Joginder Randhawa was born in Northern India and came to Charlotte 25 years ago. I was raised in South Florida and came to Charlotte 27 years ago.

Besides our transplant status, we’ve got something else in common: A serious love of mangoes.

Sweet as ripe peaches, juicy enough to run down your arms when you suck the pulp off the flat seed standing over the sink. It’s not summer without mangoes.

I ran into Randhawa, an ER nurse at Presbyterian Hospital in Matthews, last week while I was digging through cases of mangoes at Patel Brothers, the Indian market across from Carolina Place Mall in Pineville.

We compared experiences and realized we were both raised in places where mangoes were so plentiful, we took them for granted.

“When you are a child (in India), you are always eating mangoes,” she said. “A lot of people have trees. They wake up and the mangoes are on the ground.”

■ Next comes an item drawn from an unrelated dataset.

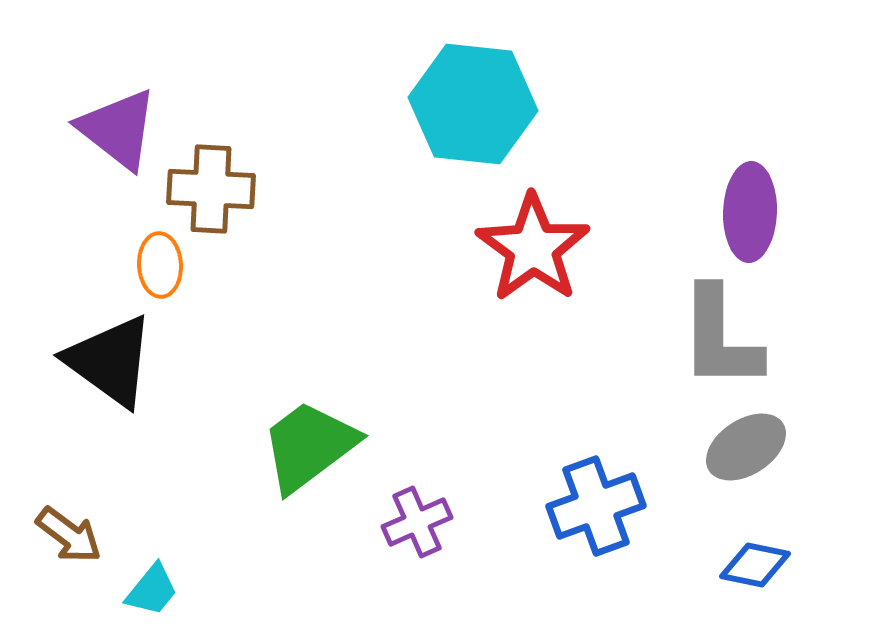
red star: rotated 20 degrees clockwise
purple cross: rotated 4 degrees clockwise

When I was a teenager in South Florida, there were so many mango trees that people would put out paper sacks of them by the side of the road in the summer, scrawled with the message “Free – Take Them.”

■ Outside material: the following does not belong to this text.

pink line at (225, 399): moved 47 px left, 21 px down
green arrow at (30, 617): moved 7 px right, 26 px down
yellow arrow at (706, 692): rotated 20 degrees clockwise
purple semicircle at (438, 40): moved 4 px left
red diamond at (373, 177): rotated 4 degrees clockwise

When Randhawa and I both moved to North Carolina in the 1980s, those days were gone. Oh, mangoes would show up for a few weeks in the summer – at exorbitant prices. I remember being shocked the first time I saw a mango with a price sticker on it.

It wasn’t just the idea of paying for something that I thought of as common. The price itself was an eye-opener, creeping on a couple of bucks. For a mango?

These days, mangoes are back in my life. Thanks to changes in import rules and demand, Indian markets bring in mangoes from Mexico and Florida by the case in the summer, usually at prices so reasonable, you can get them for 50 cents to a dollar each.

There are all kinds of mangos now, too, from the little yellow Ataulfos, sometimes called champagne mangos, to the big green and red Tommy Adkins variety.

Finding a ripe mango is tricky. You can tell when an Ataulfo gets too ripe – it wrinkles. Other types develop more rosy or orange coloring. But some stay green even when ripe. Feel for a little softness under the skin.

Getting into a mango is tricky, too. Personally, I like the porcupine trick: Hold the mango on its side with the stem facing away and try to visualize the flat seed. Cut down along “the cheek” on either side.

Use your knife tip to cut the oval slices into squares and turn the skin inside out, so the squares bristle up. Trim what you can from the seed, or just stand over the sink and gnaw at it, the cook’s reward.

Randhawa slices her mangoes and leaves the skin on, so she can peel the flesh away with her teeth.

There’s a lot you can do with mangoes. Mix them with red onion, cilantro and chiles to make salsa. Substitute them for bananas in quick bread. Puree them and freeze them in frozen-pop molds.

But that’s another thing Joginder Randhawa and I have in common. We like our mangoes just as they are.

“Just cut them and eat them,” she declared. Agreed.